Na semana passada, nos países membros da União Europeia (UE), realizaram-se as eleições ao Parlamento Europeu, um organismo que até agora tem uma função mais simbólica do que real.

Na Espanha, ficaram claras duas tendências mais gerais da eleição. Em primeiro lugar, se mantiveram os altíssimos índices de abstenção – participaram do processo apenas 46% do eleitorado. Como assinala um comunicado de Corriente Roja, a abstenção “é o reflexo do descrédito da população do velho continente com a União Européia que tem mostrado, novamente, seu papel de instrumento da Europa do Capital”.

Por outro lado, o melhor resultado eleitoral foi obtido pelas organizações burguesas de direita, que superaram os partidos de “esquerda” dos regimes imperantes, apesar das abstenções. No caso da Espanha, o Partido Popular obteve o 42,23% dos votos contra 38,51% do PSOE (Partido Socialista Operário Espanhol), que atualmente ocupa o governo.

_ _ _

**LISTA DE TAREFAS**
- A) No texto sobre as eleições europeias, que porcentagem do eleitorado participou do processo na Espanha?
- B) Reescreva o texto sobre as eleições europeias de "Na semana passada, nos" até "do que real.", substituindo "Parlamento Europeu" por "Conselho Europeu".

_ _ _

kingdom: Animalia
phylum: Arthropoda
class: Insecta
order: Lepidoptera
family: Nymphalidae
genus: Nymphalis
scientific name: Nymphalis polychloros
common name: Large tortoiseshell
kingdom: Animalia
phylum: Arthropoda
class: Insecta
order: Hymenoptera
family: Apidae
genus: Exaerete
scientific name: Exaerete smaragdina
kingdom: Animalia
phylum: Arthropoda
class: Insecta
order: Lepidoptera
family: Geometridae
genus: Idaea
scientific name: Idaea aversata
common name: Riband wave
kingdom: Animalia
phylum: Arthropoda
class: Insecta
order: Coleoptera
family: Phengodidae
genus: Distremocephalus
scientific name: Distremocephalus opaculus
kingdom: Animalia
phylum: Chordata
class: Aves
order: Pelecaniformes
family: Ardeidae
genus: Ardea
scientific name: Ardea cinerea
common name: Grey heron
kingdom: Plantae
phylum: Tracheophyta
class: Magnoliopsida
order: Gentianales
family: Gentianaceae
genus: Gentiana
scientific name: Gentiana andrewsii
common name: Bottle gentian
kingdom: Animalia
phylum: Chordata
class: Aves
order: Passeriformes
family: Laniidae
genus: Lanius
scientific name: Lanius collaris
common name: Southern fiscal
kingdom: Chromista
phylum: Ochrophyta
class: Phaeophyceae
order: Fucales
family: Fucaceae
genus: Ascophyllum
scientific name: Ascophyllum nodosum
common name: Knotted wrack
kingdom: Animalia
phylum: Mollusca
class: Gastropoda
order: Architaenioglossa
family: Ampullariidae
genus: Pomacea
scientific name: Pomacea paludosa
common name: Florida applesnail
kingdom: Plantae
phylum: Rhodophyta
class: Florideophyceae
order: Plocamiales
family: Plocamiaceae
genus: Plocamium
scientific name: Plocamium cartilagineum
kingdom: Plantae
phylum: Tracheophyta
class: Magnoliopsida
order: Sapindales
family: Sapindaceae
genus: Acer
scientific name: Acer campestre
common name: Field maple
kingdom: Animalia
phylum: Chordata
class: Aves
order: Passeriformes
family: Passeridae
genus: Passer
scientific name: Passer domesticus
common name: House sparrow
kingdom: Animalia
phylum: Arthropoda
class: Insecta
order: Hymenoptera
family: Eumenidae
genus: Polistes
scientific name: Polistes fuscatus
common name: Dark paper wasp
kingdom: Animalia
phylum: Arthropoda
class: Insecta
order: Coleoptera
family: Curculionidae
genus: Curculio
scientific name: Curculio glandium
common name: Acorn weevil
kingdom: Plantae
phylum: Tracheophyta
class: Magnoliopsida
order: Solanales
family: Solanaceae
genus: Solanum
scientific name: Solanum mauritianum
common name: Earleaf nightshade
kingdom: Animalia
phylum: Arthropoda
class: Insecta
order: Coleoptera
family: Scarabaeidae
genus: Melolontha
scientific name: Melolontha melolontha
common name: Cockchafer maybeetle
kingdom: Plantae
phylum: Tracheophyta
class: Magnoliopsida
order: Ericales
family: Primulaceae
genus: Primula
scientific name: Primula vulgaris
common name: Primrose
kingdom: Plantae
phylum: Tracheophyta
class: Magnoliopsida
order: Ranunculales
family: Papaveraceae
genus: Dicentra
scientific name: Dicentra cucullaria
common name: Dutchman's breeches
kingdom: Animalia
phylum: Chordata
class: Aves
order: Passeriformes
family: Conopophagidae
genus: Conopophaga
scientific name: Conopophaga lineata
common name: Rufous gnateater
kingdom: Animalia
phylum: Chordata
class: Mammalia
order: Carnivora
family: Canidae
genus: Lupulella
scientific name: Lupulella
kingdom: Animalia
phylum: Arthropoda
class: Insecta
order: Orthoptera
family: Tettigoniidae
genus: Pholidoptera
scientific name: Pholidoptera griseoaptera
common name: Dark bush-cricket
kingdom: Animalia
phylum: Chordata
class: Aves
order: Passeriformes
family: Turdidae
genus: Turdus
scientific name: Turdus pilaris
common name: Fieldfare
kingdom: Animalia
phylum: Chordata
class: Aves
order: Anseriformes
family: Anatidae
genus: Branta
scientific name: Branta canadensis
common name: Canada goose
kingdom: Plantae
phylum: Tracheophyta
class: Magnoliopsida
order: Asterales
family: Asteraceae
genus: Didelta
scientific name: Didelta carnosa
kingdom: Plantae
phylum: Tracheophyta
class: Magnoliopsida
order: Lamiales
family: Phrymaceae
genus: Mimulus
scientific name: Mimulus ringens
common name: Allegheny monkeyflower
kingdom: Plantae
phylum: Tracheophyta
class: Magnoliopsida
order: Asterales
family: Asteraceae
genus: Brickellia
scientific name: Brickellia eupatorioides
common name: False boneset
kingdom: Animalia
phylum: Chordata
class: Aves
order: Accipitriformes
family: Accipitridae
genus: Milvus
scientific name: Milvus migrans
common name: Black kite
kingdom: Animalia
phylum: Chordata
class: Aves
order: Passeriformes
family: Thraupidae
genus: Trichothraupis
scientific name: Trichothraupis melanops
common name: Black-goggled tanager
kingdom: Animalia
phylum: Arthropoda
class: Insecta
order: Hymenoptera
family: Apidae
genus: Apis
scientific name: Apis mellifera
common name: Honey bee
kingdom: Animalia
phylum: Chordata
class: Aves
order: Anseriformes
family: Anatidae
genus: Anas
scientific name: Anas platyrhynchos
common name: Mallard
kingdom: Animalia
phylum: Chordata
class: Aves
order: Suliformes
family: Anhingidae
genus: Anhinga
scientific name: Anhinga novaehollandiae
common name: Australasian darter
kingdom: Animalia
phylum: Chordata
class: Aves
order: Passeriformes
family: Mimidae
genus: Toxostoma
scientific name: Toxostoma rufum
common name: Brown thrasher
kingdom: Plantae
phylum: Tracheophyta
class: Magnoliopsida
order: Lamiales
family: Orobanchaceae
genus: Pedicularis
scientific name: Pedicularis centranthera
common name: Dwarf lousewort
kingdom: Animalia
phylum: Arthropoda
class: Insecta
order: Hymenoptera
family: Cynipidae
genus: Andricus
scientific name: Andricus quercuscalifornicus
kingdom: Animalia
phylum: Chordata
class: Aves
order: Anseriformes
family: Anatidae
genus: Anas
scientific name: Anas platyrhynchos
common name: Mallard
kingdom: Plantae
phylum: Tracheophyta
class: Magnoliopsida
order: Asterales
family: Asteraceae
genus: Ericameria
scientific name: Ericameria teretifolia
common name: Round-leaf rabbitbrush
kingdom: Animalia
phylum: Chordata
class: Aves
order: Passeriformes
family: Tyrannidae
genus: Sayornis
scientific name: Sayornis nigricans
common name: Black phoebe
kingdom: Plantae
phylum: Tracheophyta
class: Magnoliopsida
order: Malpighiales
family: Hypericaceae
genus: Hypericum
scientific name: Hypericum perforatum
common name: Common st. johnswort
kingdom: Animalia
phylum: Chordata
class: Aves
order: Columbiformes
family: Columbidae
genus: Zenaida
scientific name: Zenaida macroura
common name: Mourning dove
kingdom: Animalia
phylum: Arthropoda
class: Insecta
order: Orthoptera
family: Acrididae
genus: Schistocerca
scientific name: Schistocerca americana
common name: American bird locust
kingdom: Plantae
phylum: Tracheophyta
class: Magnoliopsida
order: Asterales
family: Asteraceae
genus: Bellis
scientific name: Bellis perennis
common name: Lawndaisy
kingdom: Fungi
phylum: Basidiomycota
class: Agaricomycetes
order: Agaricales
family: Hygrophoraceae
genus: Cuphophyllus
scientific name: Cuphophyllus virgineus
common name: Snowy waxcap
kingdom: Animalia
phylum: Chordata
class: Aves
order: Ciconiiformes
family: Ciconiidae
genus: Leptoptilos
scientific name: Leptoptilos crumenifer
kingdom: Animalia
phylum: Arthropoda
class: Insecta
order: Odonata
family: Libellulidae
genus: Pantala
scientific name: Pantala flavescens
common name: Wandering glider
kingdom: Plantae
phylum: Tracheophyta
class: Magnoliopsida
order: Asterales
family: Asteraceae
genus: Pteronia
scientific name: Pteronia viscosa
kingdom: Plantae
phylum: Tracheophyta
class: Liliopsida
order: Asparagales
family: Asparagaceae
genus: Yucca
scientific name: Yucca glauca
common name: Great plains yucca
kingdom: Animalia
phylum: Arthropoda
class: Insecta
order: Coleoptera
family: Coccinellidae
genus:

_ _ _

**RESPOSTAS**
- A) Apenas 46% do eleitorado.

- B)
Na semana passada, nos países membros da União Europeia (UE), realizaram-se as eleições ao Conselho Europeu, um organismo que até agora tem uma função mais simbólica do que real.